= Beginning of Section =

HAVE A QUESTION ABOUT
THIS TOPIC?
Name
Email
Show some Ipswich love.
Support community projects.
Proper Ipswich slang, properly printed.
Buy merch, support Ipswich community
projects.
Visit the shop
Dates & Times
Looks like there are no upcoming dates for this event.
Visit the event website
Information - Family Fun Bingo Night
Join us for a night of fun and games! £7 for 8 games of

= End of Section =

Give the lines above as a JSON list of strings, one string per line, leaving out any blank lines.

[
  "HAVE A QUESTION ABOUT",
  "THIS TOPIC?",
  "Name",
  "Email",
  "Show some Ipswich love.",
  "Support community projects.",
  "Proper Ipswich slang, properly printed.",
  "Buy merch, support Ipswich community",
  "projects.",
  "Visit the shop",
  "Dates & Times",
  "Looks like there are no upcoming dates for this event.",
  "Visit the event website",
  "Information - Family Fun Bingo Night",
  "Join us for a night of fun and games! £7 for 8 games of"
]